I just start to learn a new song since I discover some goods tabs with the rights notes and the right tuning! The song is See you soon of Coldplay!

Youtube link

With that song I discover a new tuning method, maybe not that new for you but I young so I have a lot of stuff to learn! The sing is tunning like that:

EGDDBd

I don't know how to call it but I really love the melody I can make with it! I wonder if someone knew other song that I can leanr with that tuning! I open to suggestions!

Thanks!


----------



## Kenmac (Jan 24, 2007)

That is an unusual tuning and I don't think I know of any other song that uses it.

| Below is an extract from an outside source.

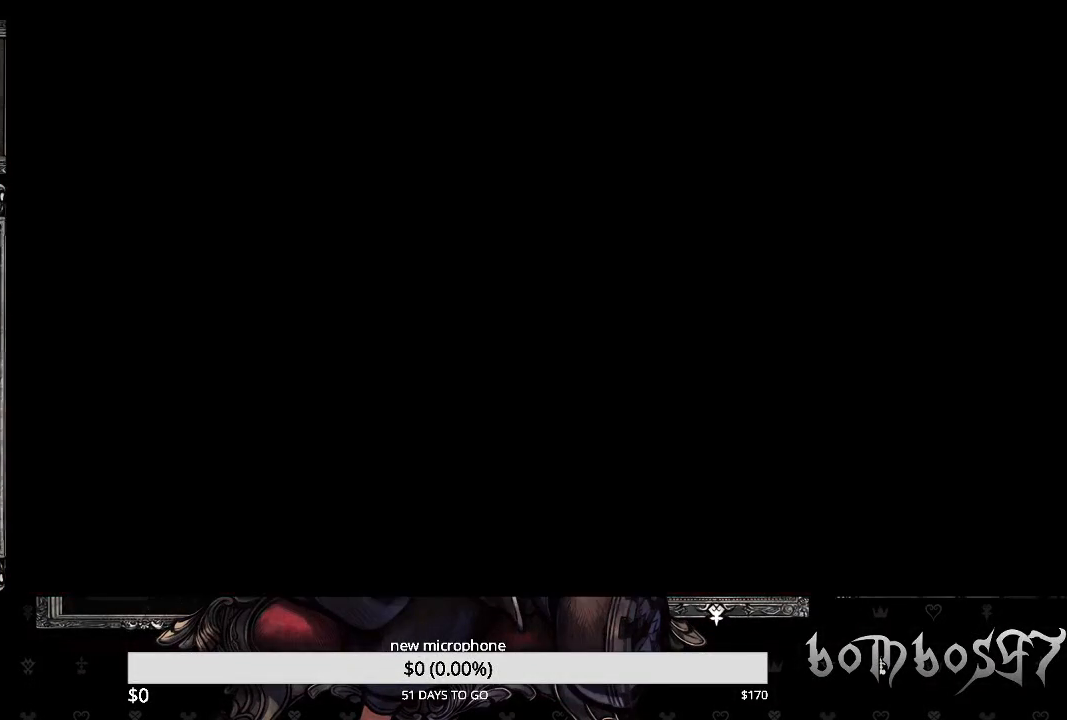
{"buttons": [], "left_stick": "center", "right_stick": "center", "events": []}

Sorry. :frown: BTW did you notice the guy on the electric guitar was using an Ebow and slide?


----------



## Ti-Ron (Mar 21, 2007)

Kenmac: Thanks for the tip! 

Yeah I saw the eboy, I love the violin sound of it! I never try that thing yet! How is the playability with a huge thing like that in your hand?


----------



## Kenmac (Jan 24, 2007)

It's good for doing one string at a time but you can run it across the strings for kind of a "spiccato" effect. It's almost like an instrument unto itself and it does take some time to get a handle on it.


----------



## Ti-Ron (Mar 21, 2007)

Maybe the next crazy thing I'll buy!


----------